• Passage
——————

Apple has approached at least three private Medicare plan providers. But, it isn’t the iPhone the company wants the nearly 19 million private Medicare Advantage users to put in their pocket.
Instead, Apple wants Medicare Advantage users to put their iWatch on their wrists.
Apple, the favored technology brand for every generation, is now targeting the senior market. More specifically, Apple is zeroing in on individuals over the age of 65 who have, or will, purchase a Medicare Advantage plan.
The Medicare Advantage marketplace is massive with more than $350 billion in revenues annually. Apple may have just found a way to get their small slice of this growing and fruitful pie.
Apple has been working tirelessly to keep ahead of competitors in the smartwatch space. With a price point of $399 for their newest iWatch version, challengers such as Fitbit are constantly on their heels with lower priced units.
To stay ahead, the company has hired 40 physicians to take a deep dive into the merging of wearable technology with the healthcare industry. The health of society as a whole has become a part of CEO Tim Cook’s greater vision.
While a healthy tomorrow is a noble goal, let us not forget Apple does have an obligation to its shareholders. To that end, if Apple can strike a deal with Medicare Advantage providers in subsidizing their product, the company’s push for a healthier society will result in one valuable byproduct – profits.
It can be argued competition for companies selling Medicare Advantage plans is steeper than that faced by Apple. After all, the plans are commodities for all practical purposes.

——————

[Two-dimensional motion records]

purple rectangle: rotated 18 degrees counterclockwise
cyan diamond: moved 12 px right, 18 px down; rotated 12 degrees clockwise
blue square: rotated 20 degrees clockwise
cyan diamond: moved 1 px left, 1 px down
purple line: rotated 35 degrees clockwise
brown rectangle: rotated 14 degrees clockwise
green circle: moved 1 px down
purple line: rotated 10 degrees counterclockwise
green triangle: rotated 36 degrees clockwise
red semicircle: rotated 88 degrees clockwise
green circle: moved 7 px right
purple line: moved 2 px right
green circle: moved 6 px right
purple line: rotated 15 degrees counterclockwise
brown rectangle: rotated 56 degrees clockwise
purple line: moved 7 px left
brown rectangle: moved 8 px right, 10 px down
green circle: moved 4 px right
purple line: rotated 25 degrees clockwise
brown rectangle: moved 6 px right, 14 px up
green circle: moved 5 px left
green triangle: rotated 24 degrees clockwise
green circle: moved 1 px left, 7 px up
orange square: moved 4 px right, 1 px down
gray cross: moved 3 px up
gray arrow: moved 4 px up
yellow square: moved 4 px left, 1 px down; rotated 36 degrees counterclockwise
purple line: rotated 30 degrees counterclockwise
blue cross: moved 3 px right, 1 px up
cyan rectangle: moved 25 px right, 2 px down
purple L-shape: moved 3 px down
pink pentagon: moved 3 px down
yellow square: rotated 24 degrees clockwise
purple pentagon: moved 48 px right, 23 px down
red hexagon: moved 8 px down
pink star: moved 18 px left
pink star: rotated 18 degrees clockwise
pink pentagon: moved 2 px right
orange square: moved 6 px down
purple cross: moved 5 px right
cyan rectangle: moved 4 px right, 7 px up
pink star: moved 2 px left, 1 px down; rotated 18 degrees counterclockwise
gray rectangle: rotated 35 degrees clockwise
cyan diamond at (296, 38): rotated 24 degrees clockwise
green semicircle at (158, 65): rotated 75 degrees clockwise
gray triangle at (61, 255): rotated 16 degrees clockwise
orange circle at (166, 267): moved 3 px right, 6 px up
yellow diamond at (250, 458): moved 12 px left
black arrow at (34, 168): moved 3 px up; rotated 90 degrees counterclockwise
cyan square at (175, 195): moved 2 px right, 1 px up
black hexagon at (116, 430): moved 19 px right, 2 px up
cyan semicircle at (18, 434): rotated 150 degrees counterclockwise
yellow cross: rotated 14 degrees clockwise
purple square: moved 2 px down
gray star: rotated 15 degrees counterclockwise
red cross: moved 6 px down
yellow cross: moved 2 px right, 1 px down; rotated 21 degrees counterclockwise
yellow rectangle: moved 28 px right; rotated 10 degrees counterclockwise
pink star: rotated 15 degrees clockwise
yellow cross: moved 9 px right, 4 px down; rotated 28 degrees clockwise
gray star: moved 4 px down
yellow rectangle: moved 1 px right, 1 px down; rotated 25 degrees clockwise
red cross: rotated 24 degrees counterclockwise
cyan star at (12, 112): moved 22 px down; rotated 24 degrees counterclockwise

——————

• Task objective
Transcribe the full passage on Apple and Medicare Advantage plans word for word.

• Output below
Apple has approached at least three private Medicare plan providers. But, it isn’t the iPhone the company wants the nearly 19 million private Medicare Advantage users to put in their pocket.
Instead, Apple wants Medicare Advantage users to put their iWatch on their wrists.
Apple, the favored technology brand for every generation, is now targeting the senior market. More specifically, Apple is zeroing in on individuals over the age of 65 who have, or will, purchase a Medicare Advantage plan.
The Medicare Advantage marketplace is massive with more than $350 billion in revenues annually. Apple may have just found a way to get their small slice of this growing and fruitful pie.
Apple has been working tirelessly to keep ahead of competitors in the smartwatch space. With a price point of $399 for their newest iWatch version, challengers such as Fitbit are constantly on their heels with lower priced units.
To stay ahead, the company has hired 40 physicians to take a deep dive into the merging of wearable technology with the healthcare industry. The health of society as a whole has become a part of CEO Tim Cook’s greater vision.
While a healthy tomorrow is a noble goal, let us not forget Apple does have an obligation to its shareholders. To that end, if Apple can strike a deal with Medicare Advantage providers in subsidizing their product, the company’s push for a healthier society will result in one valuable byproduct – profits.
It can be argued competition for companies selling Medicare Advantage plans is steeper than that faced by Apple. After all, the plans are commodities for all practical purposes.